For additional conceptual information, see Virtual Firewall.

For instructions on how to create security rules and NSGs for the File Storage service, see Controlling Access to File Storage.

For general instructions for creating security lists and NSGs, see Controlling Traffic with Security Lists.

File Storage Network Ports

On Compute Cloud@Customer, when configuring the File Storage service, you might need to know the ports that are used for a service or protocol.

This table lists the port numbers used for networking services that support File Storage.

When you configure security lists and network security groups for the File Storage service, use the port numbers for the particular service you are using.
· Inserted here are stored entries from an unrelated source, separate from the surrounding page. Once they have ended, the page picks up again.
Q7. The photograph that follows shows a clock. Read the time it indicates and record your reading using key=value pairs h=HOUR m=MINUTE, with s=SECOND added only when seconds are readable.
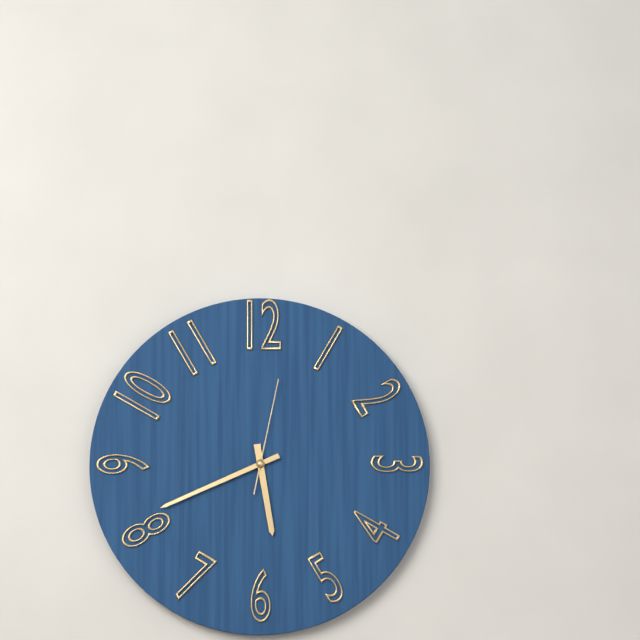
h=5 m=41 s=2
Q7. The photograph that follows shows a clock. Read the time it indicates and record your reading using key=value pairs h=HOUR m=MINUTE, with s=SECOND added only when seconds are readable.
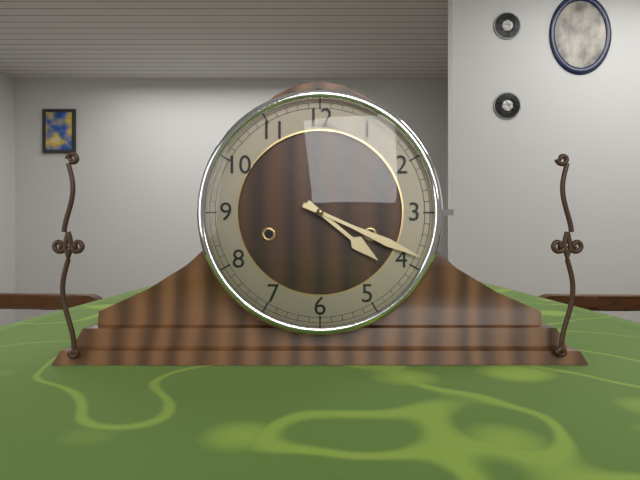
h=4 m=19
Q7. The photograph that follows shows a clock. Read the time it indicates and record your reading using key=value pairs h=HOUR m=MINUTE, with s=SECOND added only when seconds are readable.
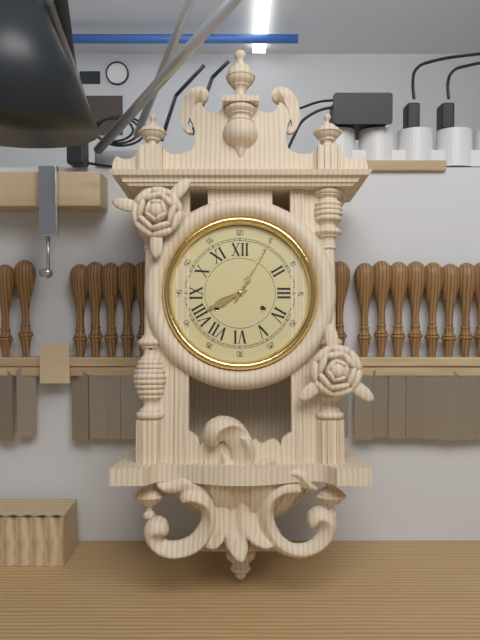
h=8 m=5
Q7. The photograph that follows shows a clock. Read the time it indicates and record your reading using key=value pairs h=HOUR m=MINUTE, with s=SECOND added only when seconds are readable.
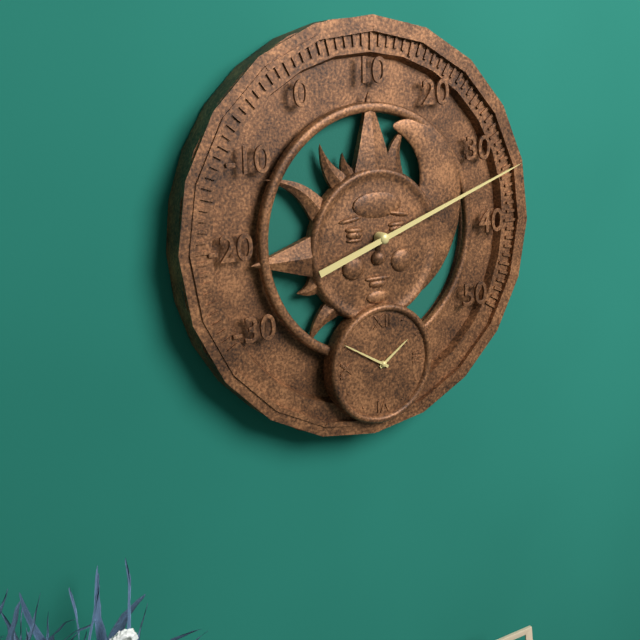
h=1 m=50
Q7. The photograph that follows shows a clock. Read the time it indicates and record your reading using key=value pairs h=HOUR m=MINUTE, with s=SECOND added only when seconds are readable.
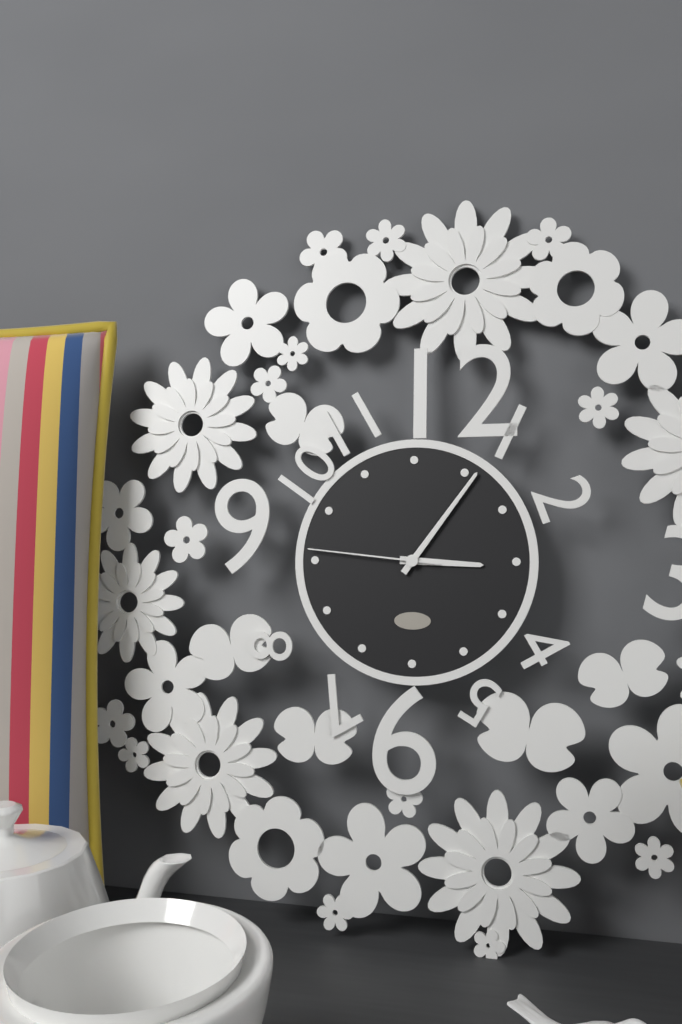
h=3 m=6 s=46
For example, for NFS configure ports 2048–2050 for TCP and UDP.

Service Protocol Port

RPC

TCP, UDP

111

NFS

TCP, UDP

2048, 2049, 2050

lockd

TCP, UDP

4045

mountd

TCP, UDP

20048

SMB

TCP, UDP

445

LDAP

TCP, UDP

389

Kerberos

TCP, UDP

88

DNS

TCP, UDP

53

Deleting File System Resources Overview

On Compute Cloud@Customer, you can't delete a file system resource that has dependencies.

File Systems

You can delete a file system if it's not a parent file system. If it's a parent file system, all descendant snapshots and clones must first be deleted.

Snapshots

A parent snapshot can't be deleted. A snapshot that isn't a parent can be deleted.

Clones
A parent clone can't be deleted. A clone that isn't a parent can be deleted.